The fat cats in DC need to cut their OWN salaries, benefits and
pensions while they are at it. I know, I won’t be holding my breath for
that one!!. (They vote on their own raises, healthcare, and pension
plans, and we are left with the bill) while millions of Americans saw their incomes decrease, their job opportunities dissipate and their home values drop as the economy dipped, the 535 men and women they elected to represent them in the U.S. Congress were not only shielded from the economic downturn but  gained during it. The average American’s net worth has dropped 8 percent during the past six years, while members of Congress got, on average, 15 percent richer, according to a New York Times analysis of financial disclosure. The median net worth of members of Congress  is about $913,000, compared with about $100,000 for the country at large, the Times’ analysis found 

miss4588
miss4588

So how come the writer left out the most important part where you come in penniless and leave a mullti- multi-millionaire?

edisontvteacher
edisontvteacher

Now lemme get this straight: people are supposed to read this and agree that becoming a politician, a US Representative in particular, is a crappy job.
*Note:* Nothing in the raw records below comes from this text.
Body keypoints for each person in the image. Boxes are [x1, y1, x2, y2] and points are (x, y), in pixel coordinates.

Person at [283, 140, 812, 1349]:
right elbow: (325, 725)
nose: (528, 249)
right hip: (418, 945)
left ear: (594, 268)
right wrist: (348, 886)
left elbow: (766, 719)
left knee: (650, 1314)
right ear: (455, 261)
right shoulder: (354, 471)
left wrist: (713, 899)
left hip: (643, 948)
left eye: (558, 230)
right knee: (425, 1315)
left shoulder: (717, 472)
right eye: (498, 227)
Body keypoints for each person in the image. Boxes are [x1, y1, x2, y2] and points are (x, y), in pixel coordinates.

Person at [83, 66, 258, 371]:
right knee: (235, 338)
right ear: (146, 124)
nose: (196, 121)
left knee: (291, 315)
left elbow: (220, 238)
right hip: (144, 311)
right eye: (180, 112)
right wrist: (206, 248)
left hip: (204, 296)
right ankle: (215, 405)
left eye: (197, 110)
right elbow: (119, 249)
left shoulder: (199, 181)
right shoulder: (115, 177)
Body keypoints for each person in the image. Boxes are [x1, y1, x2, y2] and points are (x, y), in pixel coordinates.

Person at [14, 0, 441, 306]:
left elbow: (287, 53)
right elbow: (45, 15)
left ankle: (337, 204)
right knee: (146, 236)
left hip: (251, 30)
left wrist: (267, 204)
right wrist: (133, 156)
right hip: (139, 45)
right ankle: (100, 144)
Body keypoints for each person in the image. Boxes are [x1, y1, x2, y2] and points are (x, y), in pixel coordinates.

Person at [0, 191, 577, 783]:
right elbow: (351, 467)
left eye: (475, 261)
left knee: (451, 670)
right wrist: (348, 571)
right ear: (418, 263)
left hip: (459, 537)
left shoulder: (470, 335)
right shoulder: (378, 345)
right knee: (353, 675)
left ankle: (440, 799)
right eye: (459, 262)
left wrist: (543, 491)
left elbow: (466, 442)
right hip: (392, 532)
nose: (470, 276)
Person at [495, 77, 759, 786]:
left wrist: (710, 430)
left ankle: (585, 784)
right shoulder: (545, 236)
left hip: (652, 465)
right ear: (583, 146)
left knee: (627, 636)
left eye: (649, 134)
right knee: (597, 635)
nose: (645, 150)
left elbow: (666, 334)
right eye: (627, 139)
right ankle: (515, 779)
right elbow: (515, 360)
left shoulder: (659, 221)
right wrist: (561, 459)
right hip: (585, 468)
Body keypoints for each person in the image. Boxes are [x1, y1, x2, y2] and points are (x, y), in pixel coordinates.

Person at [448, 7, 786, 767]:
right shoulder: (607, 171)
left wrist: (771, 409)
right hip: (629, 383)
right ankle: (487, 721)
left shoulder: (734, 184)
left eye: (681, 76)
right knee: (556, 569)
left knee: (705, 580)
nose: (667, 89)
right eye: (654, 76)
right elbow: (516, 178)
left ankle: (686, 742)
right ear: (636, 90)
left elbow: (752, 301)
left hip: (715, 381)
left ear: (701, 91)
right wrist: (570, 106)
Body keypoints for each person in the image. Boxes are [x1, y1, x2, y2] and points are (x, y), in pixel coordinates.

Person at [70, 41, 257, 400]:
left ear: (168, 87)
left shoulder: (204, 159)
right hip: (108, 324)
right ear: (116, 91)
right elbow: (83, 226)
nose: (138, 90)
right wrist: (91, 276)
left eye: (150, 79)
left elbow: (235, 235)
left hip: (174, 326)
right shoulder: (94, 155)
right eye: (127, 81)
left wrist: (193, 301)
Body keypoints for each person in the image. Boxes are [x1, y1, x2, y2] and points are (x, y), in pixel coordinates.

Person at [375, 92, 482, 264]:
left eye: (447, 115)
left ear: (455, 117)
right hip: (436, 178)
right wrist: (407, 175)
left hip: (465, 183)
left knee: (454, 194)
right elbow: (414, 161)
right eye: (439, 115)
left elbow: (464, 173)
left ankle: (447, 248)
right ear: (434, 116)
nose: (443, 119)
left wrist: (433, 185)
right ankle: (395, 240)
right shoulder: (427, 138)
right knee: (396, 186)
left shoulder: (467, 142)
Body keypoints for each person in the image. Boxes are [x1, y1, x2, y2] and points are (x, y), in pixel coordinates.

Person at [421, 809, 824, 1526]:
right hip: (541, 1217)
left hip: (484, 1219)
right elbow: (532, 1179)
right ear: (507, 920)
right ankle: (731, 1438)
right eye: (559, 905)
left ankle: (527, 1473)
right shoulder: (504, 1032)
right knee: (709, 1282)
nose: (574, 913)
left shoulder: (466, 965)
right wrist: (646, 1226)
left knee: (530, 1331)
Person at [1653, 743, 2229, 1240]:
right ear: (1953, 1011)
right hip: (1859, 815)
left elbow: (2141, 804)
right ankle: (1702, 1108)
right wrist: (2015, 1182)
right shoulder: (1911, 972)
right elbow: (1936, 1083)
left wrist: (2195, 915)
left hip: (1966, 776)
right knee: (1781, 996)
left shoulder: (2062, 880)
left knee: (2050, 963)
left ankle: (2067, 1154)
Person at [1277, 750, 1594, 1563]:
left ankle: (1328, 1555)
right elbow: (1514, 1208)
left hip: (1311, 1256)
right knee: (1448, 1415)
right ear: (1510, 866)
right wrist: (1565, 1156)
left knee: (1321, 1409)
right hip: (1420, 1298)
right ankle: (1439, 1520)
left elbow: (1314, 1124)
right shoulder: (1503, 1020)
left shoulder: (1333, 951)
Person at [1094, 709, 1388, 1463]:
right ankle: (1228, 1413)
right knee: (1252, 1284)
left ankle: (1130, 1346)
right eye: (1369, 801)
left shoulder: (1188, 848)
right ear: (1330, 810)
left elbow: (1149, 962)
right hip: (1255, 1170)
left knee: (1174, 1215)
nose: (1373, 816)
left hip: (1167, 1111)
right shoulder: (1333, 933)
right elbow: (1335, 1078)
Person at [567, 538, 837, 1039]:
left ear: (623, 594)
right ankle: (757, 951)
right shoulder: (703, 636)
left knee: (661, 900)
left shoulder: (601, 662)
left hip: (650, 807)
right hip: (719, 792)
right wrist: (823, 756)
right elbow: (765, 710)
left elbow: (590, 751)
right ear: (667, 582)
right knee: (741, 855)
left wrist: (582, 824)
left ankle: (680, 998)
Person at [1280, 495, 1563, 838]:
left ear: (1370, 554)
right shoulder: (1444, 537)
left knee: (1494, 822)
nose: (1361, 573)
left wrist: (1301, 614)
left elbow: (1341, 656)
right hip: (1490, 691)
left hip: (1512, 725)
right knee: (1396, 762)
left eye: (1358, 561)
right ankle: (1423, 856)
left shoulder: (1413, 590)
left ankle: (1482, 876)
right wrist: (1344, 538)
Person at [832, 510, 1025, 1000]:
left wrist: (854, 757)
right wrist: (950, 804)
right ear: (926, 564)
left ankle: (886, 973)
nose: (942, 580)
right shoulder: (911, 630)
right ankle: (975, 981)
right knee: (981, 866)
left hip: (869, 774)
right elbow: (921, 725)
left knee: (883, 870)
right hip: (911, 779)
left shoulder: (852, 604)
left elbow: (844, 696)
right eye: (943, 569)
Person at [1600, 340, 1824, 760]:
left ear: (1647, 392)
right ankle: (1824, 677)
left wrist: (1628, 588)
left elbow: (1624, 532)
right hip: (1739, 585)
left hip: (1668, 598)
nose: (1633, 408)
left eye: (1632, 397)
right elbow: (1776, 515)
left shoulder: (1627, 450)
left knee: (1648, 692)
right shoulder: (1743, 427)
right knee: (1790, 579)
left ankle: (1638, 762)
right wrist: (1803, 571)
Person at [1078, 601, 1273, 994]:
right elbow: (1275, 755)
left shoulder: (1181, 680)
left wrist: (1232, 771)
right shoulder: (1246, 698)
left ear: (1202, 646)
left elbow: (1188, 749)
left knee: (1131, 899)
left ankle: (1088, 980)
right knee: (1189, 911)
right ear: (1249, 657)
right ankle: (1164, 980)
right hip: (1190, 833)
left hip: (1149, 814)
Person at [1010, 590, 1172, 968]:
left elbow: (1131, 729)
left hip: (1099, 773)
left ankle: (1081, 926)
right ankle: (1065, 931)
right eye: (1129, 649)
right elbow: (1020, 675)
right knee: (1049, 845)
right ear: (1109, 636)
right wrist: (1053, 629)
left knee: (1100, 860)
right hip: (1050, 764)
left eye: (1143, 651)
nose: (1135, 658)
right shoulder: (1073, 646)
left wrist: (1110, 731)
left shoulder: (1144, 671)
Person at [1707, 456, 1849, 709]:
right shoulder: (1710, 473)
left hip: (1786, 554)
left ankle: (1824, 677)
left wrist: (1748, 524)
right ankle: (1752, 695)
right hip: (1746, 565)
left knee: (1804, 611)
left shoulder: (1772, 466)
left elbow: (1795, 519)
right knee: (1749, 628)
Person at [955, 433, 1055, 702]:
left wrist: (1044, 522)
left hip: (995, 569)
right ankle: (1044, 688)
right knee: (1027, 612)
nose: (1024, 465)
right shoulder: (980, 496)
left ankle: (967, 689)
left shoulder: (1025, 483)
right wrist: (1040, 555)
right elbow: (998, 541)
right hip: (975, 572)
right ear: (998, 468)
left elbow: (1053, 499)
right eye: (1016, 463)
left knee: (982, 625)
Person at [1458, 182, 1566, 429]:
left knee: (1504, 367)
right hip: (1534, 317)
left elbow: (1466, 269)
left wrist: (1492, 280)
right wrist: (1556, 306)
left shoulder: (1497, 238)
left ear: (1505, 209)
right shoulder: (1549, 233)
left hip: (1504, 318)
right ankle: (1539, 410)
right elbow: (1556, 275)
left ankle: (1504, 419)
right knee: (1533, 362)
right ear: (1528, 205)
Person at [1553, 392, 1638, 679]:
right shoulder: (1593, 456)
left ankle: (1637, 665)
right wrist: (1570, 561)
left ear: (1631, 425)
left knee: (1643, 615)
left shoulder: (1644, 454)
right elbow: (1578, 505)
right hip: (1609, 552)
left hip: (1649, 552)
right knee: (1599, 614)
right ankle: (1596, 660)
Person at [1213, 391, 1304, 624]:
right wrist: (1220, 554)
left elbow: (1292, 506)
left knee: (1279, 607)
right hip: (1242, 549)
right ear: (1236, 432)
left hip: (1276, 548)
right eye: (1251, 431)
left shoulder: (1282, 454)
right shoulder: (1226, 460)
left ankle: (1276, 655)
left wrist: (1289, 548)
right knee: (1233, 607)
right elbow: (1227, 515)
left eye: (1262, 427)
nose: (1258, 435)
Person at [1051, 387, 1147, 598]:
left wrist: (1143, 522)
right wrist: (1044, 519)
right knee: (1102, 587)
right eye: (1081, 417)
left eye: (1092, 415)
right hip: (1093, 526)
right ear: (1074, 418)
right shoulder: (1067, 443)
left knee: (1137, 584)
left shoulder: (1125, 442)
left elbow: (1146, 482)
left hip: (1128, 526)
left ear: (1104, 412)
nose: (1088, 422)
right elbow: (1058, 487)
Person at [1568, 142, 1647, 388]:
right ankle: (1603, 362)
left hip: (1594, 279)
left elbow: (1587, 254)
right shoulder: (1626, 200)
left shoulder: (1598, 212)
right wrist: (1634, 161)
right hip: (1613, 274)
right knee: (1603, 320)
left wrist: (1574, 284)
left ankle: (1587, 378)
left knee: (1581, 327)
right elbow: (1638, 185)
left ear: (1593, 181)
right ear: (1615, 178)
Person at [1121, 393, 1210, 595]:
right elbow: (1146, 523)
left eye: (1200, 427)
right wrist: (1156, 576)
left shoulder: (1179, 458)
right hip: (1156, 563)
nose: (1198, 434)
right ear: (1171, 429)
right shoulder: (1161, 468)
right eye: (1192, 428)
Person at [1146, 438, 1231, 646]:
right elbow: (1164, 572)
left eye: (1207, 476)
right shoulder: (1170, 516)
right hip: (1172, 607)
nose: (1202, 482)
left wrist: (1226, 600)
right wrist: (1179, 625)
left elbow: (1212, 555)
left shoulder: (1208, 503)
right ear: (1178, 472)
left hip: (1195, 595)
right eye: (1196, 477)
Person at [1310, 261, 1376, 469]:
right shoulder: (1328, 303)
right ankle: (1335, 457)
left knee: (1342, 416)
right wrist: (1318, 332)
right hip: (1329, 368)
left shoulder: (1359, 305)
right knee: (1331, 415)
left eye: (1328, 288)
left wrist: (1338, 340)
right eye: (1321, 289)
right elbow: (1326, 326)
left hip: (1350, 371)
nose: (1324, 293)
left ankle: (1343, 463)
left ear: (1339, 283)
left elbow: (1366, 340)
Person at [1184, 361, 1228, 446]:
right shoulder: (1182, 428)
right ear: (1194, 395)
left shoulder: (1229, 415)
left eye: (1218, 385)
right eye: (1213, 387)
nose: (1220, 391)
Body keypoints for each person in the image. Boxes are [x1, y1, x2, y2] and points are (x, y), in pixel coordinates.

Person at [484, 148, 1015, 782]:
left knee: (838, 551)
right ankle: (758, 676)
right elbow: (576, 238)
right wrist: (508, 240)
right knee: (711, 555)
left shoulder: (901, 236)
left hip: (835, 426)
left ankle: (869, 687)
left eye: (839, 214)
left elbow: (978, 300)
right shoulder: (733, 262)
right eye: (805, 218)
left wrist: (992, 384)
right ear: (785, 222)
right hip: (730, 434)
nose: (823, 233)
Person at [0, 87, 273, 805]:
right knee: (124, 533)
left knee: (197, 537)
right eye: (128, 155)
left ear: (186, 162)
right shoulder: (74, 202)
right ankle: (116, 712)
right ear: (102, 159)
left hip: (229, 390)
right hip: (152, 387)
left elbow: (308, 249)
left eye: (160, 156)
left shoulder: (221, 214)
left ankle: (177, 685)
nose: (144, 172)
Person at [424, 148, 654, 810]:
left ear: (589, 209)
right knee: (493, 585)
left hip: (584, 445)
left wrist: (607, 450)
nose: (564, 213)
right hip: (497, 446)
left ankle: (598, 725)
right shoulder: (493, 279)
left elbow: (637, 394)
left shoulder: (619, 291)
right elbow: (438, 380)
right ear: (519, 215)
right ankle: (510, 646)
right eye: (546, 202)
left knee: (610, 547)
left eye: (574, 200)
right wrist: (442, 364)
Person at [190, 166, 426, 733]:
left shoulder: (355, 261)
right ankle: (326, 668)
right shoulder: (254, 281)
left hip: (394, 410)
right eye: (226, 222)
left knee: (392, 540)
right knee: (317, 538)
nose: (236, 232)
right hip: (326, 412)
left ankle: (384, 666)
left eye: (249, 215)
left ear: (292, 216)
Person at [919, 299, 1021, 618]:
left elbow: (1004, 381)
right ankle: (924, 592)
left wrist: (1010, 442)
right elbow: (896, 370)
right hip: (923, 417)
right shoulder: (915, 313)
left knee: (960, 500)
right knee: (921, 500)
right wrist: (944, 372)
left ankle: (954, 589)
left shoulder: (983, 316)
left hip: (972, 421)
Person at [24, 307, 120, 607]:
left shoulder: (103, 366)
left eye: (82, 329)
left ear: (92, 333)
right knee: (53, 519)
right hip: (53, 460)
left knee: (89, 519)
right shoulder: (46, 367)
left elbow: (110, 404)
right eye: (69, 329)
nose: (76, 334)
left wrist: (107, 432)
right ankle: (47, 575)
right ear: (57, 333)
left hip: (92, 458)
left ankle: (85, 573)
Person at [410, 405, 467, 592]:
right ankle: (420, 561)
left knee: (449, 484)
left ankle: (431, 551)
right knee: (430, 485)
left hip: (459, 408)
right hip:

Presenting the work of legislating as downright disgusting is certainly going to have a positive influence on a population already fed up with the process of lawmaking. As two of our most important jobs go down the tubes--teaching and legislating--where does that leave us as a society and nation?

DRAKEMALLARD.0
DRAKEMALLARD.0 topcommenter

@edisontvteacher 

 
There's a reason for this, there's a reason education sucks, and it's the same reason it will never ever ever be fixed. It's never going to get any better. Don't look for it. Be happy with what you've got... because the owners of this country don’t want that. I'm talking about the real owners now... They’ve long since bought and paid for the Senate, the Congress, the state houses, the city halls. They got the judges in their back pockets and they own all the big media companies, so they control just about all of the news and information you get to hear. They got you by the balls. They spend billions of dollars every year lobbying. Lobbying to get what they want. Well, we know what they want. They want more for themselves and less for everybody else, but I’ll tell you what they don’t want. They don’t want a population of citizens capable of critical thinking. They don’t want well-informed, well-educated people capable of critical thinking.